RASHMEE ROSHAN LALL September 20, 2019

Dani Rodrik, Harvard professor of international political economy, has suggested something one might scarcely believe to be possible: The rich world can emphasize domestic equity without being harmful to the global poor.

How? Isn’t that what the so-called people’s politics was about?

Weren’t Donald Trump, the Brexit brigade, Marine Le Pen, and suchlike, supposed to be about a kind of “Firstism” that leaves little room to care about unfortunates in other parts of the world?

Yes, but it needn’t be that way, argues the Professor.

First things first. He says that it’s important to understand that “a poor person in a rich country is more than twice as well off as a rich person in a poor country.”

Once this is clear, so is “the importance of income differences across countries, relative to inequalities within countries.”

The Professor notes that before the Industrial Revolution, global inequality derived almost exclusively from inequality within countries. But as the West developed, the world economy underwent a “great divergence” between the industrial core and the primary-goods-producing periphery and global inequality started to be measured more by income gaps between rich and poor countries.
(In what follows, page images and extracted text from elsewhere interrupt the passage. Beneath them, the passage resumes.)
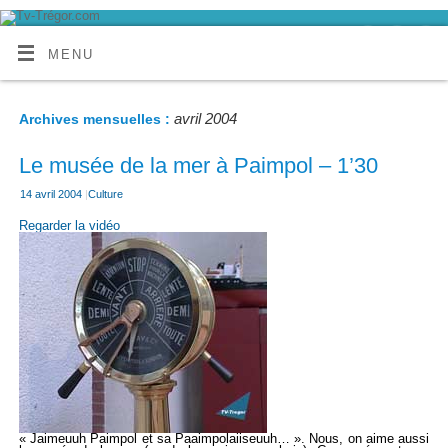
MENU
avril 2004
Archives mensuelles :
Le musée de la mer à Paimpol – 1’30
14 avril 2004
|
Culture
Regarder la vidéo
« Jaimeuuh Paimpol et sa Paaimpolaiiseuuh… ». Nous, on aime aussi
Then, from the late 1980s, China and other poor countries began to grow faster than the rich world. “For the first time in history, the typical developing-country resident was getting richer at a faster pace than his or her counterparts in Europe and North America.”

Add to that the fact that inequalities began to increase in many advanced economies.
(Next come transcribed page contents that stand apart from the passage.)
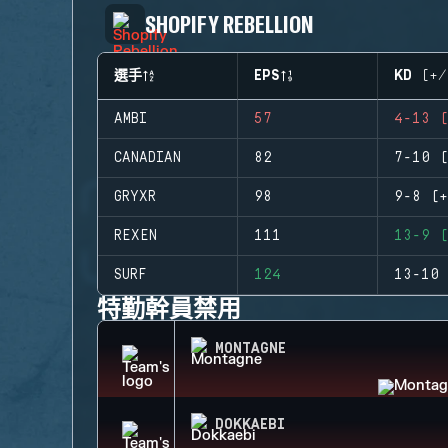
SHOPIFY REBELLION
選手
EPS
KD (+/
AMBI
57
4-13 (
CANADIAN
82
7-10 (
GRYXR
98
9-8 (+
REXEN
111
13-9 (
SURF
124
13-10 
特勤幹員禁用
MONTAGNE
DOKKAEBI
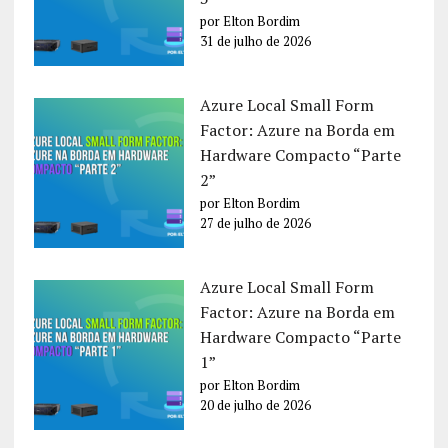
por Elton Bordim
31 de julho de 2026
Azure Local Small Form
Factor: Azure na Borda em
Hardware Compacto “Parte
2”
por Elton Bordim
27 de julho de 2026
Azure Local Small Form
Factor: Azure na Borda em
Hardware Compacto “Parte
1”
por Elton Bordim
20 de julho de 2026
In the US, where labour markets are well regulated and social protections are weak, inequality has risen so sharply that, the Professor writes, “it is no longer clear that the standard of living of the American ‘poor’ is higher than that of the ‘rich’ in the poorest countries.”

He cites an unpublished paper by Lucas Chancel of the Paris School of Economics, which is based on data from the World Inequality Database. The paper estimates that as much as three-quarters of current global inequality may be due to within-country inequality. This may be the highest level since the late nineteenth century.

If correct, says Professor Rodrik, the world needs to rethink its focus. It’s no longer possible to ignore low incomes in rich countries and simply continue to argue for globalisation. That said, he insists, “Economic policies that lift incomes at the bottom of the labour market and diminish economic insecurity are good both for domestic equity and for the maintenance of a healthy world economy that provides poor economies a chance to develop.”